▸ **Activity 1**:
Decide whether each statement, (a) through (c), agrees with the Lutos language text: (a) Lutos is native to Cameroon; (b) Nduka is one of the two distinctive dialects; (c) /s/ can be heard as [ʃ] at the start of a syllable. Answer each with yes or no and quote the deciding words of the text exactly.
▸ **Activity 2**:
Print the part of the Lutos language text that begins at the words "- Language family: Nilo-Saharan?" and stops after "proper and Nduka.".
▸ **Activity 3**:
Write what follows in the Lutos language text, starting after its last line.

▸ **Source document**:
/---

- Native to: Central African Republic, Chad
- Native speakers: (19,000 cited 1993–1996)
- Language family: Nilo-Saharan? Central SudanicBongo–BagirmiValeLutos; ; ; ;
- Dialects: Ruto; Nduka;

Language codes
- ISO 639-3: ndy
- Glottolog: luto1241

= Lutos language =

Central Sudanic language of CAR and Chad

Lutos (Ruto) is a Central Sudanic language of CAR and Chad. Two distinctive dialects are Lutos/Ruto proper and Nduka.

==Phonology==

Consonants
|  |  | Labial | Alveolar | Retroflex | Palatal | Velar | Labiovelar | Glottal |
| Plosive | oral | p b | t d |  |  | k g | kp gb |  |
| nasal | ᵐb | ⁿd |  |  | ᵑg | ᵑᵐgb |  |
| Implosive |  | ɓ | ɗ |  |  |  |  |  |
| Fricative | oral | f v | s z |  |  |  |  | h |
| nasal | ᵐv | ⁿz |  |  |  |  |  |
| Nasal |  | m | n |  | ɲ |  |  |  |
| Approximant |  | w | r, l | ɽ | j |  |  |  |

- /s/ can sometimes be heard as [ʃ] syllable-finally.

\---

▸ **Supplied entries**:
/---

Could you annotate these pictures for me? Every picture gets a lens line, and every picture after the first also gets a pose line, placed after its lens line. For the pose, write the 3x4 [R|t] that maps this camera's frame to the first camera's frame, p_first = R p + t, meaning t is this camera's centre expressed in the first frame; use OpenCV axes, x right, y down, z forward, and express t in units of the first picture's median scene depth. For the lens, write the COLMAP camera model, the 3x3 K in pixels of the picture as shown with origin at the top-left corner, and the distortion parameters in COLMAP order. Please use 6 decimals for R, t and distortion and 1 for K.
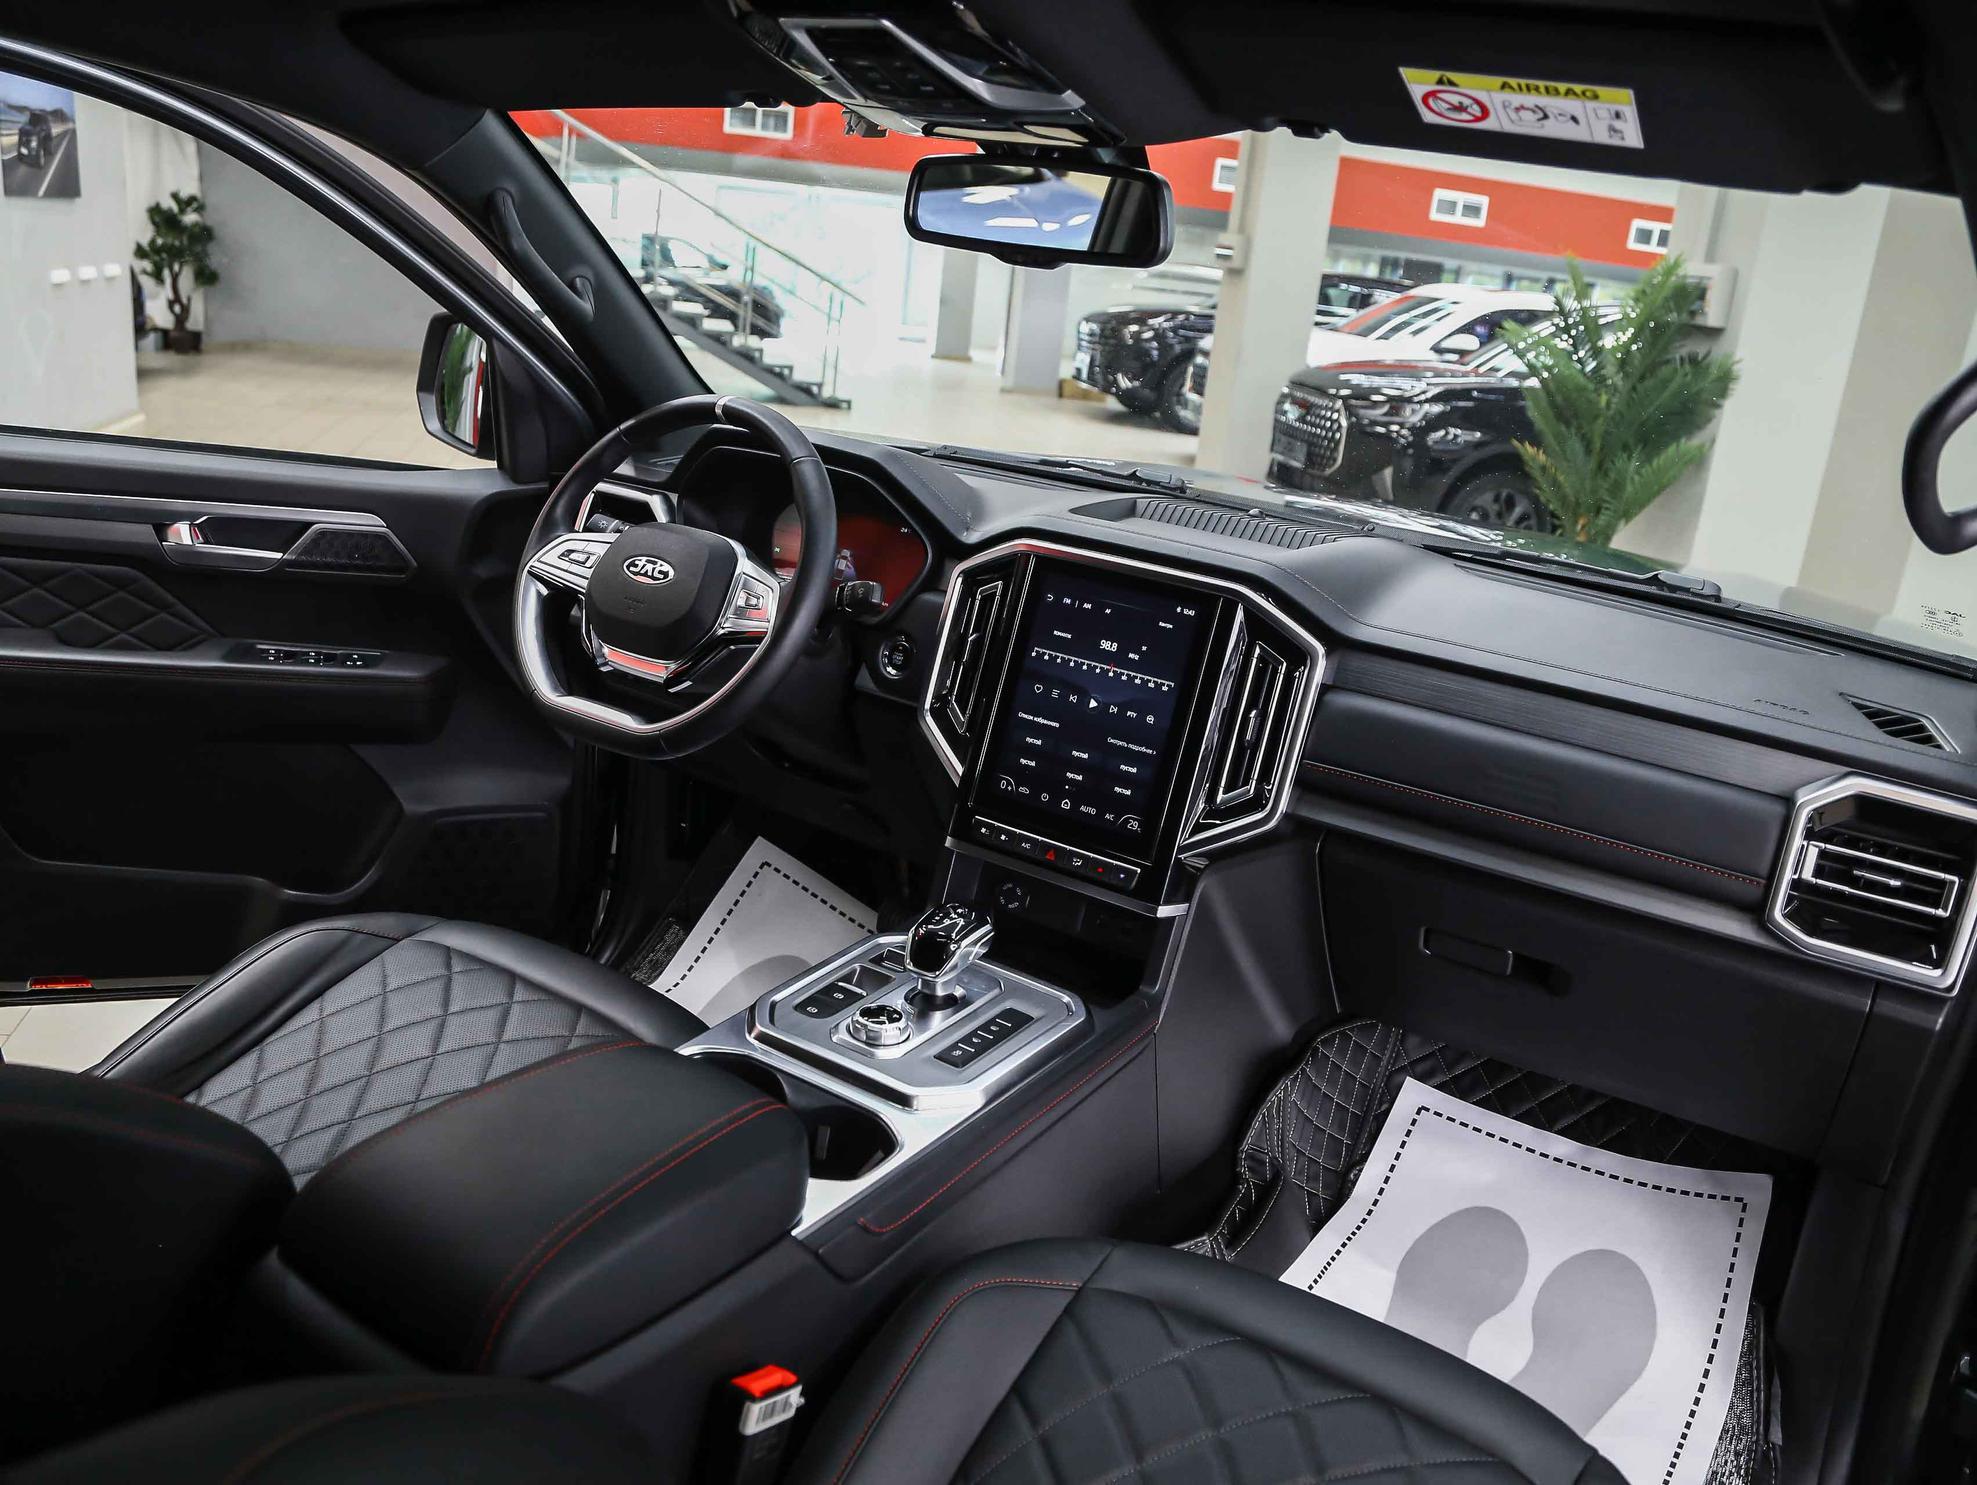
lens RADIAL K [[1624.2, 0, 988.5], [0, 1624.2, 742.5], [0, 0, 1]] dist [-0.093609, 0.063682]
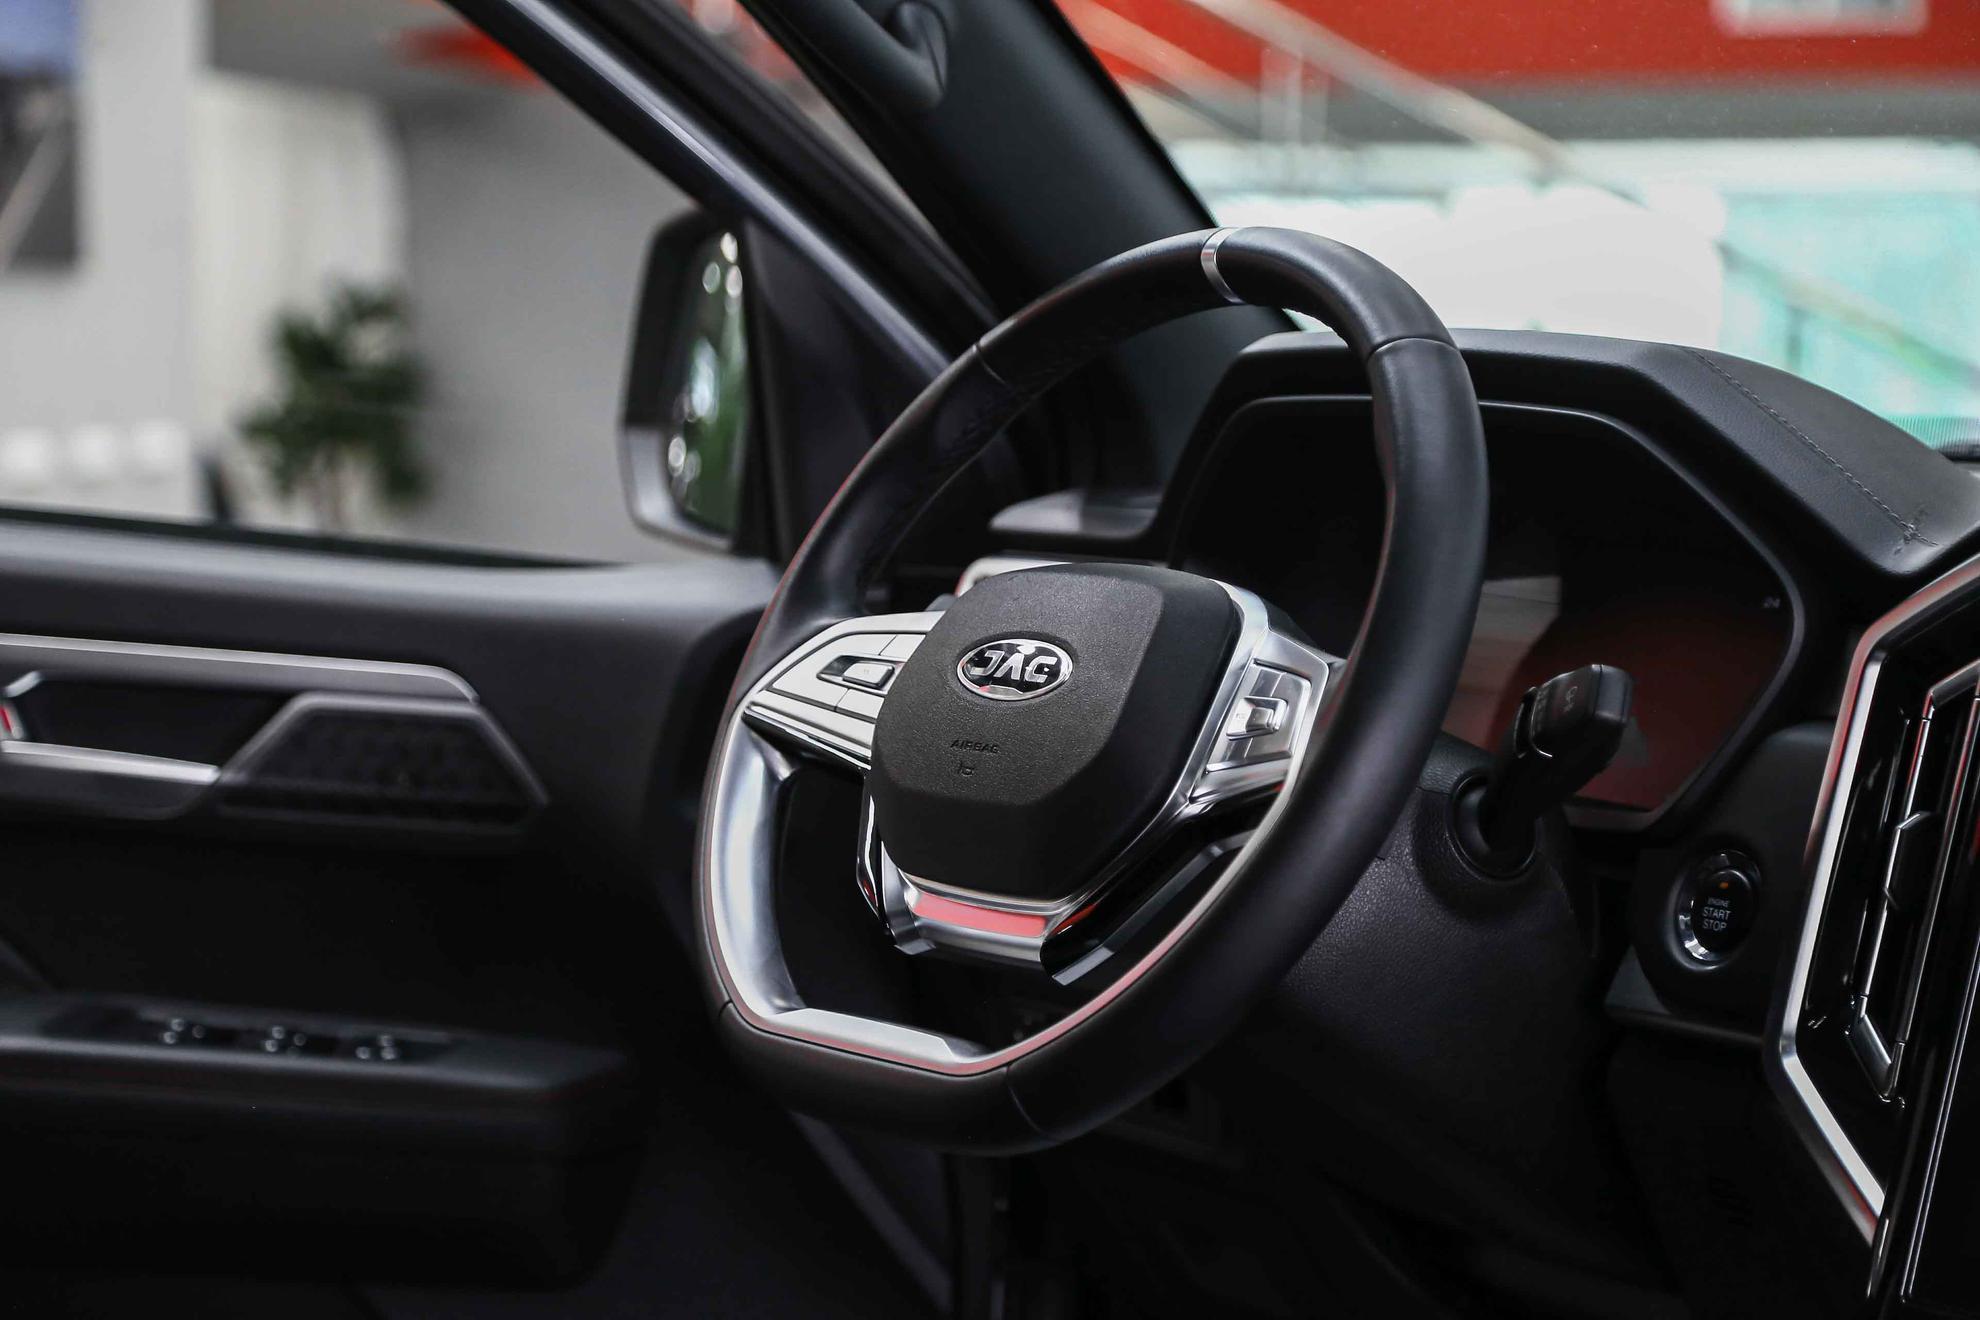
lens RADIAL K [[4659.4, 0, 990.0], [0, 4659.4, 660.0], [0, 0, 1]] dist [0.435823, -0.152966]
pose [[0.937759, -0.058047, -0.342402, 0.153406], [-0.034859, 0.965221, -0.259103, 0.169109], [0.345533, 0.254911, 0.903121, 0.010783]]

\---
/---

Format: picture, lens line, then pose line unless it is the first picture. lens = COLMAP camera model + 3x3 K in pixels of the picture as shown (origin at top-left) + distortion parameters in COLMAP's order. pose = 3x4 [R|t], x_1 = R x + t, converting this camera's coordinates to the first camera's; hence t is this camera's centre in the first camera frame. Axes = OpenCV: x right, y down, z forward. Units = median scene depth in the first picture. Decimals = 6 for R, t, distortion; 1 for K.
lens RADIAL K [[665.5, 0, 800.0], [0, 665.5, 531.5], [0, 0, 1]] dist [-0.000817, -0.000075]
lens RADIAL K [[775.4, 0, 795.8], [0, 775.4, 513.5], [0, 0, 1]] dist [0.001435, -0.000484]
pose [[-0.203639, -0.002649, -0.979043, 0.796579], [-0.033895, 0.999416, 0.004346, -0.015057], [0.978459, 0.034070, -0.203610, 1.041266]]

\---

▸ **Exercise result 1**:
(a) No: "Native to: Central African Republic, Chad"
(b) Yes: "Two distinctive dialects are Lutos/Ruto proper and Nduka."
(c) No: "/s/ can sometimes be heard as [ʃ] syllable-finally."

▸ **Exercise result 2**:
- Language family: Nilo-Saharan? Central SudanicBongo–BagirmiValeLutos; ; ; ;
- Dialects: Ruto; Nduka;

Language codes
- ISO 639-3: ndy
- Glottolog: luto1241

= Lutos language =

Central Sudanic language of CAR and Chad

Lutos (Ruto) is a Central Sudanic language of CAR and Chad. Two distinctive dialects are Lutos/Ruto proper and Nduka.

▸ **Exercise result 3**:
Vowels
|  | Front | Central | Back |
|---|---|---|---|
| High | i iː |  | u uː ũ ũː |
| Mid-high | e ẽ | ə | o oː õ õː |
| Mid-low | ɛ |  | ɔ ɔː ɔ̃ ɔ̃ː |
| Low |  | a aː ã ãː |  |

Additionally, there exists the diphthong /ua/. It cannot be lengthened nor nasalised.

Lutos has three tones: high, mid, low.